_EXTRACTOS DE REGISTROS_
━━━━━━━━━━━━━━━━━━━━

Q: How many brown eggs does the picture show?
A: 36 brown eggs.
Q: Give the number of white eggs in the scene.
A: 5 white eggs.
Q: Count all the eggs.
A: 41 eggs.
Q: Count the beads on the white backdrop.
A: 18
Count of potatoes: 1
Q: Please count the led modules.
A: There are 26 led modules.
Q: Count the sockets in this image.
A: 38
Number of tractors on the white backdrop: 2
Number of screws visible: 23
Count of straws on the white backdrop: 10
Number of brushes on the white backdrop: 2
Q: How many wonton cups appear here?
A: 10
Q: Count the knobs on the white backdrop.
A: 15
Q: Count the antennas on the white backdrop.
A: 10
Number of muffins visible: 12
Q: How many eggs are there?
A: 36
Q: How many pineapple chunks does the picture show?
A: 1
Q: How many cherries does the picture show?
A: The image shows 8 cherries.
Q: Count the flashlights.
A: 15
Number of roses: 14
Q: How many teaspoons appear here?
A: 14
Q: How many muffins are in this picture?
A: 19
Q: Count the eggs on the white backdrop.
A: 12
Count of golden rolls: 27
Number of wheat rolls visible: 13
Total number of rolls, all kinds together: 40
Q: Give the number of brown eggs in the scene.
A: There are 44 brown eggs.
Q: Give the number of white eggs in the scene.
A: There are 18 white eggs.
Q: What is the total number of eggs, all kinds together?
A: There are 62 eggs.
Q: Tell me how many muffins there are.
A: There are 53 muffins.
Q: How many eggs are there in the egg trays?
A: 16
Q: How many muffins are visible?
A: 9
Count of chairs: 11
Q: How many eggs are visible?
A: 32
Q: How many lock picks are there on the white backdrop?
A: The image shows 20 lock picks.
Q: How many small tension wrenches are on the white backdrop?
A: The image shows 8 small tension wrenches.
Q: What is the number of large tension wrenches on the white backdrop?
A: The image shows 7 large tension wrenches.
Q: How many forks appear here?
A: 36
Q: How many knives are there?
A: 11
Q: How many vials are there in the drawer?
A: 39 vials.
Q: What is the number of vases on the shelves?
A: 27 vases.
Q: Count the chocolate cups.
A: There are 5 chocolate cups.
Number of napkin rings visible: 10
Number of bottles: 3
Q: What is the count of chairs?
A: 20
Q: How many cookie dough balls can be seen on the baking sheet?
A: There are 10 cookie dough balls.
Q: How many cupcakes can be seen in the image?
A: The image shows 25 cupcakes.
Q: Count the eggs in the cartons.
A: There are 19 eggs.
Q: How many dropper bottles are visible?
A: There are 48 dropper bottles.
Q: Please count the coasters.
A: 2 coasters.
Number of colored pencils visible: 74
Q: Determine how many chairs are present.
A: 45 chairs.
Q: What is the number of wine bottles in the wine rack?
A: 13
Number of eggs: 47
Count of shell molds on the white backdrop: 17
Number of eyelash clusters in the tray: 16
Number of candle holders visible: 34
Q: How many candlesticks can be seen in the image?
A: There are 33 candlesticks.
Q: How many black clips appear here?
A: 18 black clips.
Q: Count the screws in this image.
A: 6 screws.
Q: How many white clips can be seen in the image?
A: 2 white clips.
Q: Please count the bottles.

━━━━━━━━━━━━━━━━━━━━

_DESCRIPCIÓN DEL PROBLEMA_
Actualiza todo el material cambiando "white backdrop" por "white background" y deja lo demás igual.

_TAREA RESUELTA_
Q: How many brown eggs does the picture show?
A: 36 brown eggs.
Q: Give the number of white eggs in the scene.
A: 5 white eggs.
Q: Count all the eggs.
A: 41 eggs.
Q: Count the beads on the white background.
A: 18
Count of potatoes: 1
Q: Please count the led modules.
A: There are 26 led modules.
Q: Count the sockets in this image.
A: 38
Number of tractors on the white background: 2
Number of screws visible: 23
Count of straws on the white background: 10
Number of brushes on the white background: 2
Q: How many wonton cups appear here?
A: 10
Q: Count the knobs on the white background.
A: 15
Q: Count the antennas on the white background.
A: 10
Number of muffins visible: 12
Q: How many eggs are there?
A: 36
Q: How many pineapple chunks does the picture show?
A: 1
Q: How many cherries does the picture show?
A: The image shows 8 cherries.
Q: Count the flashlights.
A: 15
Number of roses: 14
Q: How many teaspoons appear here?
A: 14
Q: How many muffins are in this picture?
A: 19
Q: Count the eggs on the white background.
A: 12
Count of golden rolls: 27
Number of wheat rolls visible: 13
Total number of rolls, all kinds together: 40
Q: Give the number of brown eggs in the scene.
A: There are 44 brown eggs.
Q: Give the number of white eggs in the scene.
A: There are 18 white eggs.
Q: What is the total number of eggs, all kinds together?
A: There are 62 eggs.
Q: Tell me how many muffins there are.
A: There are 53 muffins.
Q: How many eggs are there in the egg trays?
A: 16
Q: How many muffins are visible?
A: 9
Count of chairs: 11
Q: How many eggs are visible?
A: 32
Q: How many lock picks are there on the white background?
A: The image shows 20 lock picks.
Q: How many small tension wrenches are on the white background?
A: The image shows 8 small tension wrenches.
Q: What is the number of large tension wrenches on the white background?
A: The image shows 7 large tension wrenches.
Q: How many forks appear here?
A: 36
Q: How many knives are there?
A: 11
Q: How many vials are there in the drawer?
A: 39 vials.
Q: What is the number of vases on the shelves?
A: 27 vases.
Q: Count the chocolate cups.
A: There are 5 chocolate cups.
Number of napkin rings visible: 10
Number of bottles: 3
Q: What is the count of chairs?
A: 20
Q: How many cookie dough balls can be seen on the baking sheet?
A: There are 10 cookie dough balls.
Q: How many cupcakes can be seen in the image?
A: The image shows 25 cupcakes.
Q: Count the eggs in the cartons.
A: There are 19 eggs.
Q: How many dropper bottles are visible?
A: There are 48 dropper bottles.
Q: Please count the coasters.
A: 2 coasters.
Number of colored pencils visible: 74
Q: Determine how many chairs are present.
A: 45 chairs.
Q: What is the number of wine bottles in the wine rack?
A: 13
Number of eggs: 47
Count of shell molds on the white background: 17
Number of eyelash clusters in the tray: 16
Number of candle holders visible: 34
Q: How many candlesticks can be seen in the image?
A: There are 33 candlesticks.
Q: How many black clips appear here?
A: 18 black clips.
Q: Count the screws in this image.
A: 6 screws.
Q: How many white clips can be seen in the image?
A: 2 white clips.
Q: Please count the bottles.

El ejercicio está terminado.